Even as Congress has struggled unsuccessfully to pass an energy bill and many states have put renewable energy on hold because of the recession, the military this year has pushed rapidly forward. After a decade of waging wars in remote corners of the globe where fuel is not readily available, senior commanders have come to see overdependence on fossil fuel as a big liability, and renewable technologies — which have become more reliable and less expensive over the past few years — as providing a potential answer. These new types of renewable energy now account for only a small percentage of the power used by the armed forces, but military leaders plan to rapidly expand their use over the next decade…

“Fossil fuel is the No. 1 thing we import to Afghanistan,” Mr. Mabus said, “and guarding that fuel is keeping the troops from doing what they were sent there to do, to fight or engage local people.”

He and other experts also said that greater reliance on renewable energy improved national security, because fossil fuels often came from unstable regions and scarce supplies were a potential source of international conflict.
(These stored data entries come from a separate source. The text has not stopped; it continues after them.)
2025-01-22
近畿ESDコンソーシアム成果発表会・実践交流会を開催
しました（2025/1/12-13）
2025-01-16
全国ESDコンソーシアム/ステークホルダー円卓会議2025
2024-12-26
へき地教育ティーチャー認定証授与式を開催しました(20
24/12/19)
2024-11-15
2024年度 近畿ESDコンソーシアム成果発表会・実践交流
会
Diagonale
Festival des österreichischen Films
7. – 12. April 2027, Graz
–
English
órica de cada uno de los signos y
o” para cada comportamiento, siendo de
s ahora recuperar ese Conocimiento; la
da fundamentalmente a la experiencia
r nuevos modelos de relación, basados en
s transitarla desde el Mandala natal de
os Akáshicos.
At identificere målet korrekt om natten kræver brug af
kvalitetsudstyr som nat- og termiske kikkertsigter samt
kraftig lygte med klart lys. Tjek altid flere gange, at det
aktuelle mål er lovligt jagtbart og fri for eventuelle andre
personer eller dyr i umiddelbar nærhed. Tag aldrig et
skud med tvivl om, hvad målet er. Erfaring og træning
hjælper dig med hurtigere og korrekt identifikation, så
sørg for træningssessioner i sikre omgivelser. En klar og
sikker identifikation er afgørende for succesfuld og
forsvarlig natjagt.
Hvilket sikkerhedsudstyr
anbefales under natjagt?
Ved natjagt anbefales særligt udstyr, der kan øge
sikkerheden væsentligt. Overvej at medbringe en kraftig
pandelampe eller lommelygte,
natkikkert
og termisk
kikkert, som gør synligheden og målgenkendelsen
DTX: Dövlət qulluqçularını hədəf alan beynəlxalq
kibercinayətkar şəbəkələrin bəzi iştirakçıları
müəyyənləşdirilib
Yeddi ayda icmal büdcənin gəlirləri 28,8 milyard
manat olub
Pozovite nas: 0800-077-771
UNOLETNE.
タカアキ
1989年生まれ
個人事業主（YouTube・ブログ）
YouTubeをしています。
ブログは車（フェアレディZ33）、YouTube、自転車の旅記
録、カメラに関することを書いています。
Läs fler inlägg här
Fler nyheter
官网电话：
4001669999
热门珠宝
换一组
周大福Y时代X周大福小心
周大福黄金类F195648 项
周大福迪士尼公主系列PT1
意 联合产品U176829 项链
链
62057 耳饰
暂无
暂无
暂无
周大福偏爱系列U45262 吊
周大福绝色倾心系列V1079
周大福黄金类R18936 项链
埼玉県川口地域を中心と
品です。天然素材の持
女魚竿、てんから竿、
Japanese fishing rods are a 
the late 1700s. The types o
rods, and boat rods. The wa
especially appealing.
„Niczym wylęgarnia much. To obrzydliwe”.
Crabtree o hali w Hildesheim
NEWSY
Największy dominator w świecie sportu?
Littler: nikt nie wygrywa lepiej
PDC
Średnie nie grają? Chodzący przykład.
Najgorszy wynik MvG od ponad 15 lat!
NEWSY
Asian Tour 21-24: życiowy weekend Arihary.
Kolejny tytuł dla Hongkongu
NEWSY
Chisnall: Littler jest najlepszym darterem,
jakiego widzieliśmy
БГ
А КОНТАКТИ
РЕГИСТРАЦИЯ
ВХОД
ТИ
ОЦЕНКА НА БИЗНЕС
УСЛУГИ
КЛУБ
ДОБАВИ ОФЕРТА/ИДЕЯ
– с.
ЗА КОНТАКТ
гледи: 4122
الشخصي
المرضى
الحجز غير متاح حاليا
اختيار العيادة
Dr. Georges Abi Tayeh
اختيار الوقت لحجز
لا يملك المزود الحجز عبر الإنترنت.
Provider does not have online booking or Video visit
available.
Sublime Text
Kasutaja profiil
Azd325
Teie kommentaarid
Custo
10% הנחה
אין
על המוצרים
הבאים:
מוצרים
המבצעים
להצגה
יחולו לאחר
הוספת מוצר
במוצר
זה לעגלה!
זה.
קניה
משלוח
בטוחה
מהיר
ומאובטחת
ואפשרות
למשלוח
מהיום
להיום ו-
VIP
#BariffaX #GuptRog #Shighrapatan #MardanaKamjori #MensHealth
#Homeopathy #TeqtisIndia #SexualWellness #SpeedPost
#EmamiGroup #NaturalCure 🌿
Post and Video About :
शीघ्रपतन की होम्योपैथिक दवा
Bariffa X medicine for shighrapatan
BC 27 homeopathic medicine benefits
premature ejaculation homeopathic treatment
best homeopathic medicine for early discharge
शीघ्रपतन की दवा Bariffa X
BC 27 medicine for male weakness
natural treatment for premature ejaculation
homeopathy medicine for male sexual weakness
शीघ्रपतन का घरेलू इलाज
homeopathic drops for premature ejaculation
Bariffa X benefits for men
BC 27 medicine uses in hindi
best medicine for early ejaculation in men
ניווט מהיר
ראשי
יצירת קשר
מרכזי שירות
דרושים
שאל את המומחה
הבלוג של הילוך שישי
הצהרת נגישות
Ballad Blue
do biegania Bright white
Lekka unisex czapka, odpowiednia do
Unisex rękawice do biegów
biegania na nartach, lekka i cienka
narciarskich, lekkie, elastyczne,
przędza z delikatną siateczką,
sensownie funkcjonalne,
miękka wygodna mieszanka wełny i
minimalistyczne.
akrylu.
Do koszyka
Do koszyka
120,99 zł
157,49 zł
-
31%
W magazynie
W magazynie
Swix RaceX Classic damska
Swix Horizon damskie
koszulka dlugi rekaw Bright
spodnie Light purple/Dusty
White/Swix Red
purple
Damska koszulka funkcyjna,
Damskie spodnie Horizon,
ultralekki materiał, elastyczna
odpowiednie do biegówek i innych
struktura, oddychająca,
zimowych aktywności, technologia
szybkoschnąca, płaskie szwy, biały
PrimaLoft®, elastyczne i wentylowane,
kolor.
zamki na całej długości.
Ray Mabus, the Navy secretary, wants 50% of the Navy’s and Marine’s energy to come from renewable sources by 2020.  The military is ahead of the rest of America on this one, which could be really bad for the world.  On the other hand, the strategic value of clean energy means that progress is more likely.  The same thing that led us to have interstate highways and the internet could also produce strides in clean energy technology.